══ DOCUMENT SEGMENT

Another major technical advance has been in all levels of storage capacity. In the last ten years we have experienced a factor of four decrease in the cost per byte of disk storage. In this same period of time the cost per byte of memory has dropped by a factor of a hundred! Thus the cost per byte of memory compared to the cost per byte of disk is approaching a difference of only about a factor of ten. The effect of this change is that the way in which a machine is used is beginning to change dramatically. As the amount of physical memory on machines increases and the number of users per machine decreases, the expected mode of operation is changing from that of supporting more active virtual memory than physical memory to that of having a surplus of memory that can be used for other purposes.
Because many machines will have more physical memory than they do swap space (with diskless workstations as an extreme example!), it is no longer reasonable to limit the maximum virtual memory to the amount of swap space as is done in the current design. Consequently, the new design will allow the maximum virtual memory to be the sum of physical memory plus swap space. For machines with no swap space, the maximum virtual memory will be governed by the amount of physical memory.

════

_JOB 1:_
Could you transcribe the stretch from "Because many machines" through "of physical memory." in the passage on memory and disk costs?
_JOB 2:_
Can you write the next part of the passage on memory and swap space, picking up right after its final sentence?

══ RAW DATA

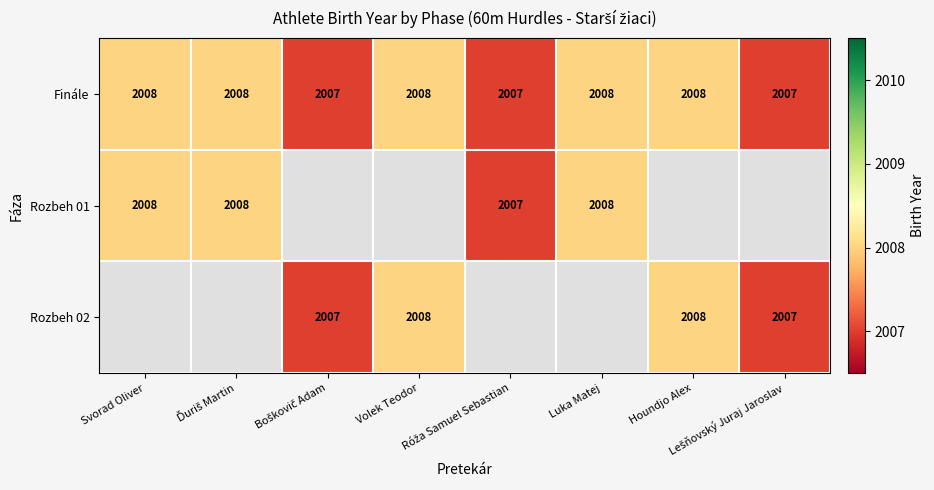

What is the sum of all Finále values?

16061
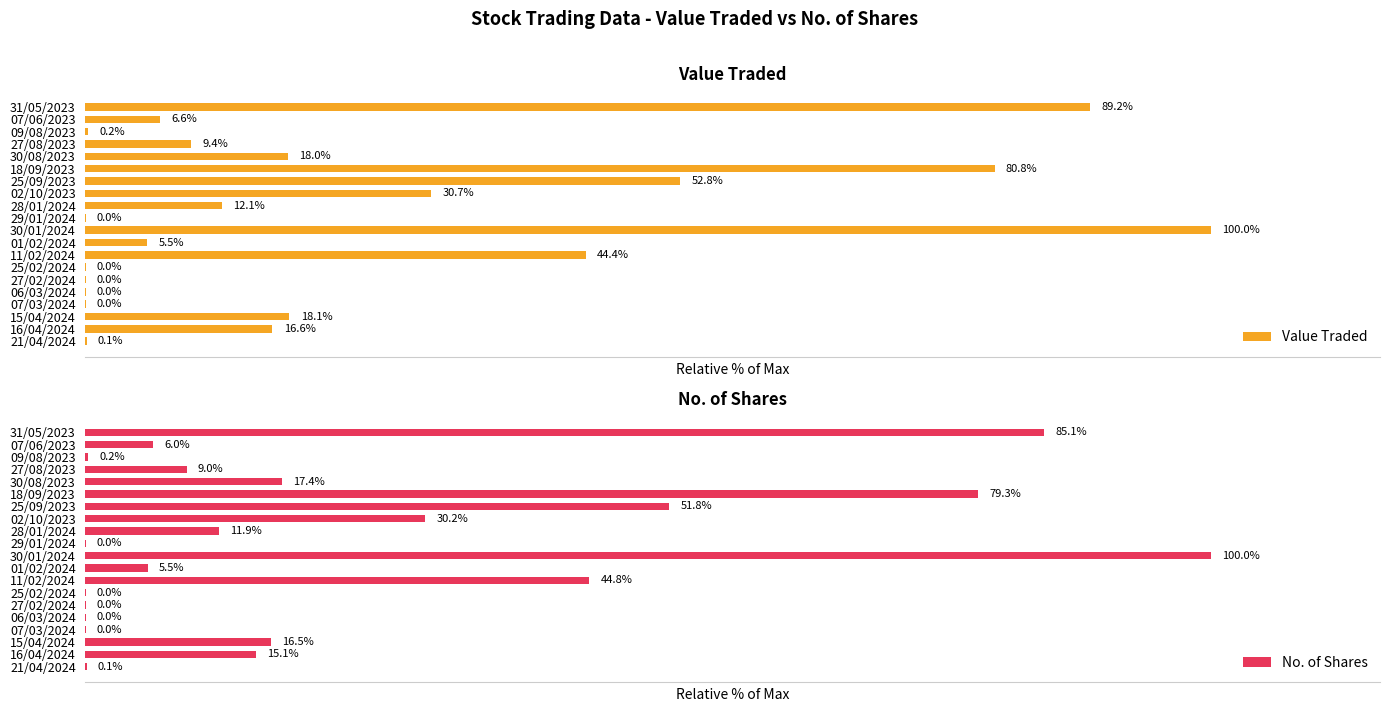

At which label does Value Traded reach its peak?

30/01/2024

════

_EXERCISE ANSWER 1:_
Because many machines will have more physical memory than they do swap space (with diskless workstations as an extreme example!), it is no longer reasonable to limit the maximum virtual memory to the amount of swap space as is done in the current design. Consequently, the new design will allow the maximum virtual memory to be the sum of physical memory plus swap space. For machines with no swap space, the maximum virtual memory will be governed by the amount of physical memory.

_EXERCISE ANSWER 2:_
Another effect of the current technology is that the latency and overhead associated with accessing the file system is considerably higher since the access must be over the network rather than to a locally-attached disk. One use of the surplus memory would be to maintain a cache of recently used files; repeated uses of these files would require at most a verification from the file server that the data was up to date. Under the current design, file caching is done by the buffer pool, while the free memory is maintained in a separate pool. The new design should have only a single memory pool so that any free memory can be used to cache recently accessed files.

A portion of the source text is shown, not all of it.